::: Listed entries :::

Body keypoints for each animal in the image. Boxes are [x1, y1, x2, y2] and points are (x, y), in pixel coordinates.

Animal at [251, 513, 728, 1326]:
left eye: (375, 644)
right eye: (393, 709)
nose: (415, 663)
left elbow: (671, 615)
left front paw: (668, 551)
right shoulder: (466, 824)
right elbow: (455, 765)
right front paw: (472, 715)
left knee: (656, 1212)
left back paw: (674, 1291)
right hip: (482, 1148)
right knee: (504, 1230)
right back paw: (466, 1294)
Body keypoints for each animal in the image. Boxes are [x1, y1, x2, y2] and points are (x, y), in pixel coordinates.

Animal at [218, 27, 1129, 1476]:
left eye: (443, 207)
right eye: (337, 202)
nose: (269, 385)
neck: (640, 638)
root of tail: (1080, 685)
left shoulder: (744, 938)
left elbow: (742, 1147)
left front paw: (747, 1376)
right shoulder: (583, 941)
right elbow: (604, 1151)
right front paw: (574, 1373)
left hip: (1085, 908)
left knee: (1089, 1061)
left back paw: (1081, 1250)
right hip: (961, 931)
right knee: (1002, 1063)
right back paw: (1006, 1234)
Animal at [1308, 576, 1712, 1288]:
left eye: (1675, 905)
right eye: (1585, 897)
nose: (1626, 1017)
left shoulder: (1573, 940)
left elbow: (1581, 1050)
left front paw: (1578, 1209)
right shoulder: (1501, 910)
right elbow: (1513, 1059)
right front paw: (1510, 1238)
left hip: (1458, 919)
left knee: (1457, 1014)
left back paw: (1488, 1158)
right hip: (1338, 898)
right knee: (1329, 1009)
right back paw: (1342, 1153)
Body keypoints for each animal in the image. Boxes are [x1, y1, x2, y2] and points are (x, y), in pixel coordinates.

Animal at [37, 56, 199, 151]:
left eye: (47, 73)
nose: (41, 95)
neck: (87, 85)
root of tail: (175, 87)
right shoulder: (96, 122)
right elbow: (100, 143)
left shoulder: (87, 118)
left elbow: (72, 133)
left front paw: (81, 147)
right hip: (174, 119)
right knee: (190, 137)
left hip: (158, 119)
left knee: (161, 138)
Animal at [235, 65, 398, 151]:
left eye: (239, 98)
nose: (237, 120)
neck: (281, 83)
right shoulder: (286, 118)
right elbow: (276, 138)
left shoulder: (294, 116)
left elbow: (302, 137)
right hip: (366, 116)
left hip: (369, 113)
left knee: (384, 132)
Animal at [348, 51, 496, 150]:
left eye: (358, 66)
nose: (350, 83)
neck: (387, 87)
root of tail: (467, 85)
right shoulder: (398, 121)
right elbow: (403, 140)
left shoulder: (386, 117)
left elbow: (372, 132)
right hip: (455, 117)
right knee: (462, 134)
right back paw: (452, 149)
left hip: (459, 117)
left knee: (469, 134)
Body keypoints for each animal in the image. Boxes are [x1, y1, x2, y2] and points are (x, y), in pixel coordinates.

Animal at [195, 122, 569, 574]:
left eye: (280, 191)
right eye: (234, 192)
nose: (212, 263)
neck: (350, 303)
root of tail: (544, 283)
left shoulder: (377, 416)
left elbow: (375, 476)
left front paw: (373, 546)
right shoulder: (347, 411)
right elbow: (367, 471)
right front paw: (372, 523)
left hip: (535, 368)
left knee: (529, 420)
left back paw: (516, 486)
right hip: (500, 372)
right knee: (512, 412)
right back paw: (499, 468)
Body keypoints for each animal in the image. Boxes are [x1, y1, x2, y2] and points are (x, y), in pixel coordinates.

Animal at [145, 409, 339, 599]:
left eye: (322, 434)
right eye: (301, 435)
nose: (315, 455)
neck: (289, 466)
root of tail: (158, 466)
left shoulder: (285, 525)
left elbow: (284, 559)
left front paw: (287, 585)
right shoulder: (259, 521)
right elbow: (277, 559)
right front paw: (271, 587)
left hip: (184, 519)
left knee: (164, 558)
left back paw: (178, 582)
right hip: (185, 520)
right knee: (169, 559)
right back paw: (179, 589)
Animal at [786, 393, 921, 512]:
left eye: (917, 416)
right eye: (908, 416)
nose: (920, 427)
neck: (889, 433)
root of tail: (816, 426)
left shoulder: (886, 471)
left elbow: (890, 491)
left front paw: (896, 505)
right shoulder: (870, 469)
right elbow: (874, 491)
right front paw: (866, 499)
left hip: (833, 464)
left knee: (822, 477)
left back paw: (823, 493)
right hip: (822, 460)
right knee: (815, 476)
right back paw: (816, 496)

:::

Task statement
Count up the lines in the entries above where the word "tail" appears, and give the figure with nothing added.

Answer section
6